A large and old project like omorfi needs a lot of testing and consistency checking to be useful for all end users of a morphological database. This document describes the testing done.

Automatic testing

Will be detailed later. In typical setup, a simple make check will invoke the test suite.
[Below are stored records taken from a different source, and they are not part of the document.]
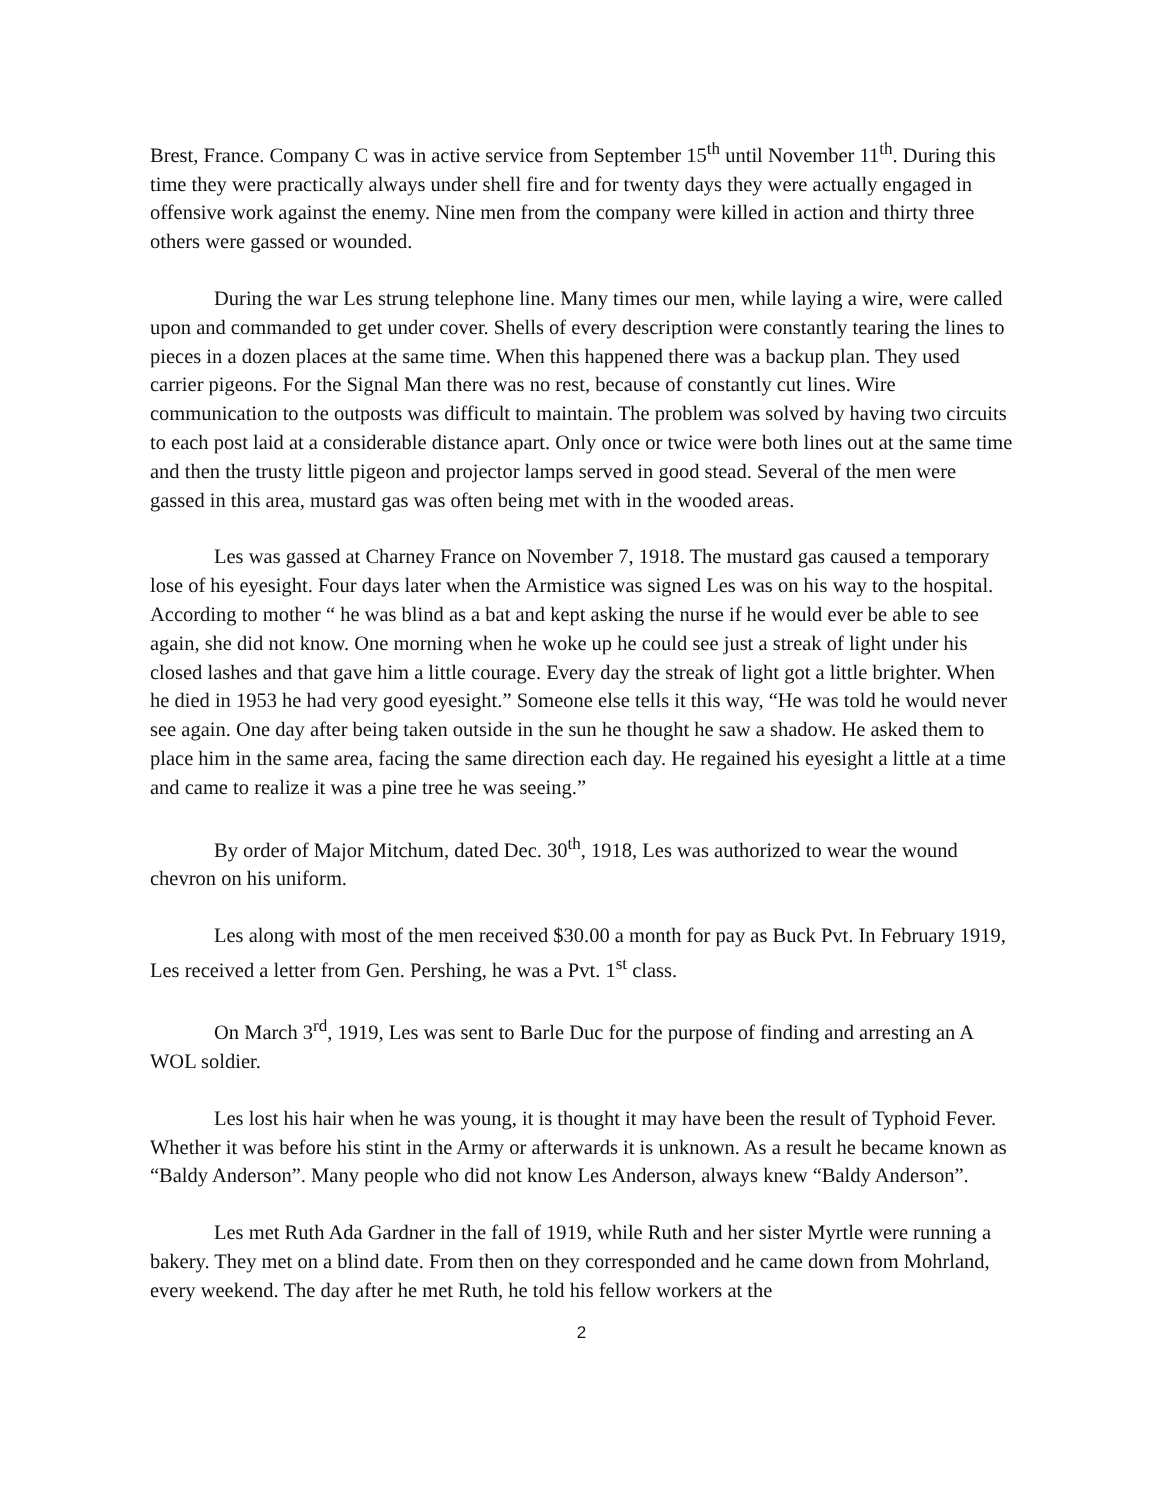Brest, France. Company C was in active service from September 15<sup>th</sup> until November 11<sup>th</sup>. During this time they were practically always under shell fire and for twenty days they were actually engaged in offensive work against the enemy. Nine men from the company were killed in action and thirty three others were gassed or wounded.
During the war Les strung telephone line. Many times our men, while laying a wire, were called upon and commanded to get under cover. Shells of every description were constantly tearing the lines to pieces in a dozen places at the same time. When this happened there was a backup plan. They used carrier pigeons. For the Signal Man there was no rest, because of constantly cut lines. Wire communication to the outposts was difficult to maintain. The problem was solved by having two circuits to each post laid at a considerable distance apart. Only once or twice were both lines out at the same time and then the trusty little pigeon and projector lamps served in good stead. Several of the men were gassed in this area, mustard gas was often being met with in the wooded areas.
Les was gassed at Charney France on November 7, 1918. The mustard gas caused a temporary lose of his eyesight. Four days later when the Armistice was signed Les was on his way to the hospital. According to mother “ he was blind as a bat and kept asking the nurse if he would ever be able to see again, she did not know. One morning when he woke up he could see just a streak of light under his closed lashes and that gave him a little courage. Every day the streak of light got a little brighter. When he died in 1953 he had very good eyesight.” Someone else tells it this way, “He was told he would never see again. One day after being taken outside in the sun he thought he saw a shadow. He asked them to place him in the same area, facing the same direction each day. He regained his eyesight a little at a time and came to realize it was a pine tree he was seeing.”
By order of Major Mitchum, dated Dec. 30<sup>th</sup>, 1918, Les was authorized to wear the wound chevron on his uniform.
Les along with most of the men received $30.00 a month for pay as Buck Pvt. In February 1919, Les received a letter from Gen. Pershing, he was a Pvt. 1<sup>st</sup> class.
On March 3<sup>rd</sup>, 1919, Les was sent to Barle Duc for the purpose of finding and arresting an A WOL soldier.
Les lost his hair when he was young, it is thought it may have been the result of Typhoid Fever. Whether it was before his stint in the Army or afterwards it is unknown. As a result he became known as “Baldy Anderson”. Many people who did not know Les Anderson, always knew “Baldy Anderson”.
Les met Ruth Ada Gardner in the fall of 1919, while Ruth and her sister Myrtle were running a bakery. They met on a blind date. From then on they corresponded and he came down from Mohrland, every weekend. The day after he met Ruth, he told his fellow workers at the
2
Manually testing for regressions

For each release, we must check the changes manually as well as having automatic checkers and continuous integration do their job. For many linguistic tasks as well as statistical modeling of language a certain kind of stability of the analyses is of utmost importance so every change in coverage and tagging must be verified by a real human.

Preparations

Assuming you have repositories in current directory and omorfi master cloned in and configured omorfi:

cd omorfi/
make
cd test
bash get-covered.bash
make check
cd ../..
wget omorfi-20150904.tar.xz
tar Jxvf ~/Downloads/omorfi-20150904.tar.xz 
cd omorfi-20150904/
./configure
make
cd test/
for f in /home/tpirinen/Koodit/omorfi/test/*.uniq.freqs ; do
    ln -s $f . -v ;
done
for f in /home/tpirinen/Koodit/omorfi/test/*.tokens ; do
    ln -s $f . -v ;
done
for f in /home/tpirinen/Koodit/omorfi/test/*.text ; do
    ln -s $f . -v ;
 done
for f in /home/tpirinen/Koodit/omorfi/test/*.conllu ;
    do ln -s $f . -v ;
done
cd ..
cp ../omorfi/test/*.py test/
make check

Python-based checks

cd omorfi
cd test/
python3 regress-coveragelogs.py -c $(pwd) \
    -r ../../omorfi-20150904/test/ --log regresslog
less regresslog

Bash-based checks

The python script is not very good with some things, it doesn’t recognise sort order of non-latin very well. We also use unix tool comm to glance at the regressions and developments like so:

sort europarl-v7.fi-en.fi.coveragelog > europarl-v7.fi-en.fi.coveragelog.sorted
sort ../../omorfi-20150904/test/europarl-v7.fi-en.fi.coveragelog >\
   europarl-v7.fi-en.fi.coveragelog.20150904.sorted
# regressions
comm -23 europarl-v7.fi-en.fi.coveragelog.sorted \
    europarl-v7.fi-en.fi.coveragelog.20150904.sorted | less
# developments and additions
comm -13 europarl-v7.fi-en.fi.coveragelog.sorted \
    europarl-v7.fi-en.fi.coveragelog.20150904.sorted | less
# stable misses
comm -12 europarl-v7.fi-en.fi.coveragelog.sorted \
    europarl-v7.fi-en.fi.coveragelog.20150904.sorted | less

This is somewhat packaged to a parallel script called: regress-coveragelogs.bash.